WHAT IS EXPECTED – Below are the records. Retype exactly the lines between the lines holding "(IHC) micrograph of" and "melanoma stained with", inclusive.
────────────────────
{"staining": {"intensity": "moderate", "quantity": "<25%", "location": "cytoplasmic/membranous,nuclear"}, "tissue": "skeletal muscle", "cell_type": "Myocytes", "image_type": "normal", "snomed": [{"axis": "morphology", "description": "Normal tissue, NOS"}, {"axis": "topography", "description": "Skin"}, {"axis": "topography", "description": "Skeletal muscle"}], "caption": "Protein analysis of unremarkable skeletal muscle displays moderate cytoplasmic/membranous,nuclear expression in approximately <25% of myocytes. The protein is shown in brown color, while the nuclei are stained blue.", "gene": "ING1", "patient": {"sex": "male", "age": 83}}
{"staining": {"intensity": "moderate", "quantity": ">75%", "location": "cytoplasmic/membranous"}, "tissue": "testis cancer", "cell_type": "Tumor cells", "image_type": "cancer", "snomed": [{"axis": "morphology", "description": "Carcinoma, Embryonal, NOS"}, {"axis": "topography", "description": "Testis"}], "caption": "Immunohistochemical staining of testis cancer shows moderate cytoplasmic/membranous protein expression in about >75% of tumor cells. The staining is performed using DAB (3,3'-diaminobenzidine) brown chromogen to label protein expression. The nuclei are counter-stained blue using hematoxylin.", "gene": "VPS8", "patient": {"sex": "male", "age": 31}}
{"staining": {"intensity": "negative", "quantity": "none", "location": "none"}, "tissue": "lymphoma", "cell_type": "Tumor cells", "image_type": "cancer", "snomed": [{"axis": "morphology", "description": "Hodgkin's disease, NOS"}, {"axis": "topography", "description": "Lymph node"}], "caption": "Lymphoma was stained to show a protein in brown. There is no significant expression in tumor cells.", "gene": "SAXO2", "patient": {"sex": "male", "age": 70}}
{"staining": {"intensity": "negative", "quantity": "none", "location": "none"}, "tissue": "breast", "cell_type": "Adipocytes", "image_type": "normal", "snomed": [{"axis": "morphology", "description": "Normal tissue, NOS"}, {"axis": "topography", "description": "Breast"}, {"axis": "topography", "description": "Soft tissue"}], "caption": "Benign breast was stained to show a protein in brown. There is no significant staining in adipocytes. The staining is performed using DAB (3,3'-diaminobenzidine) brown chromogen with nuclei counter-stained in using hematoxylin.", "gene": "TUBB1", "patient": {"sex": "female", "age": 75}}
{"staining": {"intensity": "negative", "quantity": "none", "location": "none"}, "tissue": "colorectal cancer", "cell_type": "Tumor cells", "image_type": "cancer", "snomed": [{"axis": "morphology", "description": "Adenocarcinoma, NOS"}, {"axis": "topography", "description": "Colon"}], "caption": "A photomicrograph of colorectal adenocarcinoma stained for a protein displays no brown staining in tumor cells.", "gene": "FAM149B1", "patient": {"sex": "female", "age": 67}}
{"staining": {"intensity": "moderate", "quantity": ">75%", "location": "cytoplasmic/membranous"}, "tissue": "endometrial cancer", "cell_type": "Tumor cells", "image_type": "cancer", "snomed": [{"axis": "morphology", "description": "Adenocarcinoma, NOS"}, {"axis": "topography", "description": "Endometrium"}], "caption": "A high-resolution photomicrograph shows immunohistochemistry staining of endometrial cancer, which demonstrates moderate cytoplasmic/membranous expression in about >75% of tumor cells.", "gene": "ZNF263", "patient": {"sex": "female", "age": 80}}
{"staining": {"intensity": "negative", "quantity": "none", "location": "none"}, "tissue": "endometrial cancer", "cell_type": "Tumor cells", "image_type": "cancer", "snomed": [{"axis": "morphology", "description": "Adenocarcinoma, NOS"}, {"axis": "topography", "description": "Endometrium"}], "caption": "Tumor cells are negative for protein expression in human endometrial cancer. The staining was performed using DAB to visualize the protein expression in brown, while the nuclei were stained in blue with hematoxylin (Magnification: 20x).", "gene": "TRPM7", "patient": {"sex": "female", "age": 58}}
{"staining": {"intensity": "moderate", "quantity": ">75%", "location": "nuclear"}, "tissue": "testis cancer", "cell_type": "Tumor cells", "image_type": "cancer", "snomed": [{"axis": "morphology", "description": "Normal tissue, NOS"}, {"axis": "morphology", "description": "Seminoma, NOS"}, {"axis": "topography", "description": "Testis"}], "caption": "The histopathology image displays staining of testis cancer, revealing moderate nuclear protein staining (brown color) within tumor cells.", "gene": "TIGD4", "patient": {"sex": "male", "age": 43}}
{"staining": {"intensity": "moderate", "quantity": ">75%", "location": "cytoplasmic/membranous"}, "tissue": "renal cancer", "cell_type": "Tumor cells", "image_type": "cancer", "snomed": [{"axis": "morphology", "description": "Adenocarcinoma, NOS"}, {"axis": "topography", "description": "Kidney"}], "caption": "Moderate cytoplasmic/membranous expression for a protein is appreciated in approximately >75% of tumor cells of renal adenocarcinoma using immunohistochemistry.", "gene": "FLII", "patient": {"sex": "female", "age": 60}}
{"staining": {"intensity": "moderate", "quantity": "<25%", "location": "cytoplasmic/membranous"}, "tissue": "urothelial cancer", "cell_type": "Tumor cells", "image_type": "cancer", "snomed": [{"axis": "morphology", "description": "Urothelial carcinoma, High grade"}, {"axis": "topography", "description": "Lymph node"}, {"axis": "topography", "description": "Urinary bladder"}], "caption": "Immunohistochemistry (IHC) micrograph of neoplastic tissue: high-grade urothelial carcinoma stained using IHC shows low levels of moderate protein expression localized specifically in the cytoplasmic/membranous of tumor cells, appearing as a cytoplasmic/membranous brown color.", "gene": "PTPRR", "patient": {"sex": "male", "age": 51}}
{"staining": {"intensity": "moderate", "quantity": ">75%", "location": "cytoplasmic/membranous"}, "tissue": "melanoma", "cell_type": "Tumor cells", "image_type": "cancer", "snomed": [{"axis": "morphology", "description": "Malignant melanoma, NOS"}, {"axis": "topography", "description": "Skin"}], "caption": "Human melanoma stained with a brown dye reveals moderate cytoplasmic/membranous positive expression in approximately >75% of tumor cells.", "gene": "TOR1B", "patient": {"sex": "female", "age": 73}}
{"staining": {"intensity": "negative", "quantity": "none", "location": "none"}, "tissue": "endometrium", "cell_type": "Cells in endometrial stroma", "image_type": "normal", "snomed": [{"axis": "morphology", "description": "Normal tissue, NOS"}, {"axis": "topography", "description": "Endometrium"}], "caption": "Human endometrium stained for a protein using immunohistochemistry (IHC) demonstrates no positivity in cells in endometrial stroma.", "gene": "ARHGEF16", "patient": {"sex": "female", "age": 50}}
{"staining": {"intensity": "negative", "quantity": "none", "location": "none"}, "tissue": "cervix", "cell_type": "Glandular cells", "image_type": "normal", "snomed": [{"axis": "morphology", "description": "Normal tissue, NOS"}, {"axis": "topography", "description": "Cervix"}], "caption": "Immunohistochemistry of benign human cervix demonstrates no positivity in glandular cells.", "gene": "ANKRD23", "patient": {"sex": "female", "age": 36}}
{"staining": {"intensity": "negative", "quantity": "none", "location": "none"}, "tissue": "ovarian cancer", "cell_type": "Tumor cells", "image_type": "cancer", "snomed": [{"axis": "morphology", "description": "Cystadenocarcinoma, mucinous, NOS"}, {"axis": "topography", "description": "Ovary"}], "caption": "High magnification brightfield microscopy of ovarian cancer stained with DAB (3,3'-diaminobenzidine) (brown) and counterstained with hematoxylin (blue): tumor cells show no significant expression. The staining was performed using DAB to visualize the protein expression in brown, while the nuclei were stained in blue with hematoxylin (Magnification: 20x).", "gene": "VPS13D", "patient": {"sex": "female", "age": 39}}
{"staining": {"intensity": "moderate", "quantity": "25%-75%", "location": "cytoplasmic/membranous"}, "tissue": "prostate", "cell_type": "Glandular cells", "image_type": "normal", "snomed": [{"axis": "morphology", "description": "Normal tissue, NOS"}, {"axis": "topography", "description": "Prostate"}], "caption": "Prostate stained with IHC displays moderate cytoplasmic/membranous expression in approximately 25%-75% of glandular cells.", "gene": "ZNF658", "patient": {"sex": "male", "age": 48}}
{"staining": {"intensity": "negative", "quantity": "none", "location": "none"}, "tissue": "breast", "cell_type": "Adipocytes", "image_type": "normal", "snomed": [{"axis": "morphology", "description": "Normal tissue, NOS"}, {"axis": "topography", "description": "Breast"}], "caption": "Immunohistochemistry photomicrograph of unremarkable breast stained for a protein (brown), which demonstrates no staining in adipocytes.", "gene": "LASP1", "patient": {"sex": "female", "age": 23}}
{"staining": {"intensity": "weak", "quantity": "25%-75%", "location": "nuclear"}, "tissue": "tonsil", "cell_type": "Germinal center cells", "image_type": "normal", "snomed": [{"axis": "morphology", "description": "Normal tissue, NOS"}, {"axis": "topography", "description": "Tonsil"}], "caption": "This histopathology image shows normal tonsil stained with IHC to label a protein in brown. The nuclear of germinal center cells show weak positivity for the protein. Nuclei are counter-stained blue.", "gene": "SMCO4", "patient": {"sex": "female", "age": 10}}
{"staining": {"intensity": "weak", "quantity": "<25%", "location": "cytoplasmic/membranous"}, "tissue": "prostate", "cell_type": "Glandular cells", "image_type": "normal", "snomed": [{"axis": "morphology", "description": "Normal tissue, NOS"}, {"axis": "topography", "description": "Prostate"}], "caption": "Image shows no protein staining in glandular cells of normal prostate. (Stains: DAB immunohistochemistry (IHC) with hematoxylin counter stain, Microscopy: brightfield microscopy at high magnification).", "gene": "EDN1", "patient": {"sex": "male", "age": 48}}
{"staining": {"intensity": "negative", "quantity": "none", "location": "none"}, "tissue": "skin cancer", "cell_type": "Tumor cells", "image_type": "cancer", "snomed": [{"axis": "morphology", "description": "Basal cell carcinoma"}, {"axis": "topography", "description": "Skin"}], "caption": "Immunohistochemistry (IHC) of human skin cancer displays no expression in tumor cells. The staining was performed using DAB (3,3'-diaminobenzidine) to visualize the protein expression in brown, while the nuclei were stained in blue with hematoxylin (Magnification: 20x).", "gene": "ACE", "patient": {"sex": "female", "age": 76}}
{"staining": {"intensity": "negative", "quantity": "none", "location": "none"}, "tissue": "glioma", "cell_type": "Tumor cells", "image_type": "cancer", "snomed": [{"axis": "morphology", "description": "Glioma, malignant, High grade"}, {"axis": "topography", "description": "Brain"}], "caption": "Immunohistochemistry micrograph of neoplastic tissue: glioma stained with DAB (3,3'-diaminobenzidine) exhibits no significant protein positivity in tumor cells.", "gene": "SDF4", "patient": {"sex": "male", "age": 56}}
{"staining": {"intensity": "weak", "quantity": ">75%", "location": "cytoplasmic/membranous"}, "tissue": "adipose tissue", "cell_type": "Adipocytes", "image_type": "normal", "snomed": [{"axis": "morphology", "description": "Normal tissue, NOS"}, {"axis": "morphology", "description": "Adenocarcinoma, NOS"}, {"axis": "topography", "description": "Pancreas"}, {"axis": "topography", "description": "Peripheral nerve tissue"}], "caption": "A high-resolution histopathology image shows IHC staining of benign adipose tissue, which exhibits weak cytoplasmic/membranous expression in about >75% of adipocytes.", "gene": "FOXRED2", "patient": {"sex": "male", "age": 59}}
────────────────────
WORKED SOLUTION –
{"staining": {"intensity": "moderate", "quantity": "<25%", "location": "cytoplasmic/membranous"}, "tissue": "urothelial cancer", "cell_type": "Tumor cells", "image_type": "cancer", "snomed": [{"axis": "morphology", "description": "Urothelial carcinoma, High grade"}, {"axis": "topography", "description": "Lymph node"}, {"axis": "topography", "description": "Urinary bladder"}], "caption": "Immunohistochemistry (IHC) micrograph of neoplastic tissue: high-grade urothelial carcinoma stained using IHC shows low levels of moderate protein expression localized specifically in the cytoplasmic/membranous of tumor cells, appearing as a cytoplasmic/membranous brown color.", "gene": "PTPRR", "patient": {"sex": "male", "age": 51}}
{"staining": {"intensity": "moderate", "quantity": ">75%", "location": "cytoplasmic/membranous"}, "tissue": "melanoma", "cell_type": "Tumor cells", "image_type": "cancer", "snomed": [{"axis": "morphology", "description": "Malignant melanoma, NOS"}, {"axis": "topography", "description": "Skin"}], "caption": "Human melanoma stained with a brown dye reveals moderate cytoplasmic/membranous positive expression in approximately >75% of tumor cells.", "gene": "TOR1B", "patient": {"sex": "female", "age": 73}}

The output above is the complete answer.